» **Problem description**:
Write out each line of the material below exactly as given.

» **Task inputs**:
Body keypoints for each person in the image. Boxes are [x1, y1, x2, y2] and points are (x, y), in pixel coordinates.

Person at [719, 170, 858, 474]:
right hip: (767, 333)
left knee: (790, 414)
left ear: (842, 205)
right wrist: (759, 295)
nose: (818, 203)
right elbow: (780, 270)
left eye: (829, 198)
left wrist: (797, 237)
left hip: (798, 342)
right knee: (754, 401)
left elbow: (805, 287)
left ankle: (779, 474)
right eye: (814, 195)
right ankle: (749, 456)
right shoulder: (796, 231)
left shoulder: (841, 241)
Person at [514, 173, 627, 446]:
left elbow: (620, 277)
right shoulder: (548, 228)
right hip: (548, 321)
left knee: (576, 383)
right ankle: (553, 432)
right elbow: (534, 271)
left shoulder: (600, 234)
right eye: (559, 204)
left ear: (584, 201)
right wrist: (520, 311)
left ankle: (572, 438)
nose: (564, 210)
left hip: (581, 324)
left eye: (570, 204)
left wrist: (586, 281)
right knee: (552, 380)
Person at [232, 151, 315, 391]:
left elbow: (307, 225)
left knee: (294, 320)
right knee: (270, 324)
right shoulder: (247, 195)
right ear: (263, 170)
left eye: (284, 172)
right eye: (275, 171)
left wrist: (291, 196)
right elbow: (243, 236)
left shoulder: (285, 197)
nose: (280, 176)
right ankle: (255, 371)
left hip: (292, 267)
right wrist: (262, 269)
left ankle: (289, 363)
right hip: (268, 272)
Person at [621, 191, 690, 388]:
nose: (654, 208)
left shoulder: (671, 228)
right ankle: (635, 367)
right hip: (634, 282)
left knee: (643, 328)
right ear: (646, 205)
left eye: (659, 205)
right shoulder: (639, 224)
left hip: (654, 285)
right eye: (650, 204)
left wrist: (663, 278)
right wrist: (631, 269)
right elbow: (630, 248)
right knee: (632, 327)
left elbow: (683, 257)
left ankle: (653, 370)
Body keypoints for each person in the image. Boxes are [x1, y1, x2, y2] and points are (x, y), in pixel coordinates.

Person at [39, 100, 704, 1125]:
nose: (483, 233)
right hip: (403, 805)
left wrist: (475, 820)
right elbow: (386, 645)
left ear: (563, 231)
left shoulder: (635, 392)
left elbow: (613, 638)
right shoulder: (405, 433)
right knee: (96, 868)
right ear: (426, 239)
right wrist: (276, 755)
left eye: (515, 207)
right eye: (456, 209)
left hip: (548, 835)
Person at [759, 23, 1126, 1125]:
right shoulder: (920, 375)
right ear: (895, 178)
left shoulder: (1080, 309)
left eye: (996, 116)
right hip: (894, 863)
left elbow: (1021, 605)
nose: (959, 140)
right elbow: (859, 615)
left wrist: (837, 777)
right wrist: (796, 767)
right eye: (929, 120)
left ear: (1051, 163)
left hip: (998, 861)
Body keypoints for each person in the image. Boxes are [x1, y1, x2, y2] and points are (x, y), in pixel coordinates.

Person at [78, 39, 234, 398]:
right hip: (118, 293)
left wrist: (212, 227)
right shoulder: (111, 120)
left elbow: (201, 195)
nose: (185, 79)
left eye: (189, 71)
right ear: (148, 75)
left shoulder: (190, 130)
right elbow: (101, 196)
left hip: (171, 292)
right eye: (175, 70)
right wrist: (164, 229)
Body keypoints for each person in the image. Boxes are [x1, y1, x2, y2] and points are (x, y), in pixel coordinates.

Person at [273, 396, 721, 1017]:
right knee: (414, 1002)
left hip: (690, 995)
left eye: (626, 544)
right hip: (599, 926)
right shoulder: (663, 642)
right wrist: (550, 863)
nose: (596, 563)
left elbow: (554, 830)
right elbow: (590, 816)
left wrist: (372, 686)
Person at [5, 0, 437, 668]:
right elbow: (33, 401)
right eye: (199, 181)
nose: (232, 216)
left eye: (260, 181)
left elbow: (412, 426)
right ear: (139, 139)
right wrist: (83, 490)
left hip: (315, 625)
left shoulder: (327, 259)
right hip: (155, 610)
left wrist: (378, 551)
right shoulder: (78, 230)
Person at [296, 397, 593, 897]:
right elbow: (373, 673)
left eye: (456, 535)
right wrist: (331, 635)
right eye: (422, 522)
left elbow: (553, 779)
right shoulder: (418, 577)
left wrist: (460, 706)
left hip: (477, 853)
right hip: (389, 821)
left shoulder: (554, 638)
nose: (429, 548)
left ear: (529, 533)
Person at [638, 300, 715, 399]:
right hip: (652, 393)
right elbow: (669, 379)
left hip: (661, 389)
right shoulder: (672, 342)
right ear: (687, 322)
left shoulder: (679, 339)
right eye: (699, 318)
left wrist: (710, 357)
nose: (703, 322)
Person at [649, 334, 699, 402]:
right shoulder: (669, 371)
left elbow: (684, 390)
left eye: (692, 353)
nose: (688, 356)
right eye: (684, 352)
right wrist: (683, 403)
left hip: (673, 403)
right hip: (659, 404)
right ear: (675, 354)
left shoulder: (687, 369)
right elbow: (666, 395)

» **Task response**:
Body keypoints for each person in the image. Boxes are [x1, y1, x2, y2] and points are (x, y), in pixel coordinates.

Person at [719, 170, 858, 474]:
right hip: (767, 333)
left knee: (790, 414)
left ear: (842, 205)
right wrist: (759, 295)
nose: (818, 203)
right elbow: (780, 270)
left eye: (829, 198)
left wrist: (797, 237)
left hip: (798, 342)
right knee: (754, 401)
left elbow: (805, 287)
left ankle: (779, 474)
right eye: (814, 195)
right ankle: (749, 456)
right shoulder: (796, 231)
left shoulder: (841, 241)
Person at [514, 173, 627, 446]:
left elbow: (620, 277)
right shoulder: (548, 228)
right hip: (548, 321)
left knee: (576, 383)
right ankle: (553, 432)
right elbow: (534, 271)
left shoulder: (600, 234)
right eye: (559, 204)
left ear: (584, 201)
right wrist: (520, 311)
left ankle: (572, 438)
nose: (564, 210)
left hip: (581, 324)
left eye: (570, 204)
left wrist: (586, 281)
right knee: (552, 380)
Person at [232, 151, 315, 391]:
left elbow: (307, 225)
left knee: (294, 320)
right knee: (270, 324)
right shoulder: (247, 195)
right ear: (263, 170)
left eye: (284, 172)
right eye: (275, 171)
left wrist: (291, 196)
right elbow: (243, 236)
left shoulder: (285, 197)
nose: (280, 176)
right ankle: (255, 371)
left hip: (292, 267)
right wrist: (262, 269)
left ankle: (289, 363)
right hip: (268, 272)
Person at [621, 191, 690, 388]:
nose: (654, 208)
left shoulder: (671, 228)
right ankle: (635, 367)
right hip: (634, 282)
left knee: (643, 328)
right ear: (646, 205)
left eye: (659, 205)
right shoulder: (639, 224)
left hip: (654, 285)
right eye: (650, 204)
left wrist: (663, 278)
right wrist: (631, 269)
right elbow: (630, 248)
right knee: (632, 327)
left elbow: (683, 257)
left ankle: (653, 370)
Body keypoints for each person in the image. Boxes are [x1, y1, x2, y2] and points are (x, y), in pixel coordinates.

Person at [39, 100, 704, 1125]:
nose: (483, 233)
right hip: (403, 805)
left wrist: (475, 820)
right elbow: (386, 645)
left ear: (563, 231)
left shoulder: (635, 392)
left elbow: (613, 638)
right shoulder: (405, 433)
right knee: (96, 868)
right ear: (426, 239)
right wrist: (276, 755)
left eye: (515, 207)
right eye: (456, 209)
left hip: (548, 835)
Person at [759, 23, 1126, 1125]:
right shoulder: (920, 375)
right ear: (895, 178)
left shoulder: (1080, 309)
left eye: (996, 116)
right hip: (894, 863)
left elbow: (1021, 605)
nose: (959, 140)
right elbow: (859, 615)
left wrist: (837, 777)
right wrist: (796, 767)
right eye: (929, 120)
left ear: (1051, 163)
left hip: (998, 861)
Body keypoints for each person in the image. Boxes are [x1, y1, x2, y2] and points are (x, y), in pixel coordinates.

Person at [78, 39, 234, 398]:
right hip: (118, 293)
left wrist: (212, 227)
right shoulder: (111, 120)
left elbow: (201, 195)
nose: (185, 79)
left eye: (189, 71)
right ear: (148, 75)
left shoulder: (190, 130)
right elbow: (101, 196)
left hip: (171, 292)
right eye: (175, 70)
right wrist: (164, 229)
Body keypoints for each person in the image. Boxes are [x1, y1, x2, y2] and points are (x, y), in pixel coordinates.

Person at [273, 396, 721, 1017]:
right knee: (414, 1002)
left hip: (690, 995)
left eye: (626, 544)
right hip: (599, 926)
right shoulder: (663, 642)
right wrist: (550, 863)
nose: (596, 563)
left elbow: (554, 830)
right elbow: (590, 816)
left wrist: (372, 686)
Person at [5, 0, 437, 668]:
right elbow: (33, 401)
right eye: (199, 181)
nose: (232, 216)
left eye: (260, 181)
left elbow: (412, 426)
right ear: (139, 139)
right wrist: (83, 490)
left hip: (315, 625)
left shoulder: (327, 259)
right hip: (155, 610)
left wrist: (378, 551)
right shoulder: (78, 230)
Person at [296, 397, 593, 897]:
right elbow: (373, 673)
left eye: (456, 535)
right wrist: (331, 635)
right eye: (422, 522)
left elbow: (553, 779)
right shoulder: (418, 577)
left wrist: (460, 706)
left hip: (477, 853)
right hip: (389, 821)
left shoulder: (554, 638)
nose: (429, 548)
left ear: (529, 533)
Person at [638, 300, 715, 399]:
right hip: (652, 393)
right elbow: (669, 379)
left hip: (661, 389)
right shoulder: (672, 342)
right ear: (687, 322)
left shoulder: (679, 339)
right eye: (699, 318)
left wrist: (710, 357)
nose: (703, 322)
Person at [649, 334, 699, 402]:
right shoulder: (669, 371)
left elbow: (684, 390)
left eye: (692, 353)
nose: (688, 356)
right eye: (684, 352)
right wrist: (683, 403)
left hip: (673, 403)
right hip: (659, 404)
right ear: (675, 354)
left shoulder: (687, 369)
right elbow: (666, 395)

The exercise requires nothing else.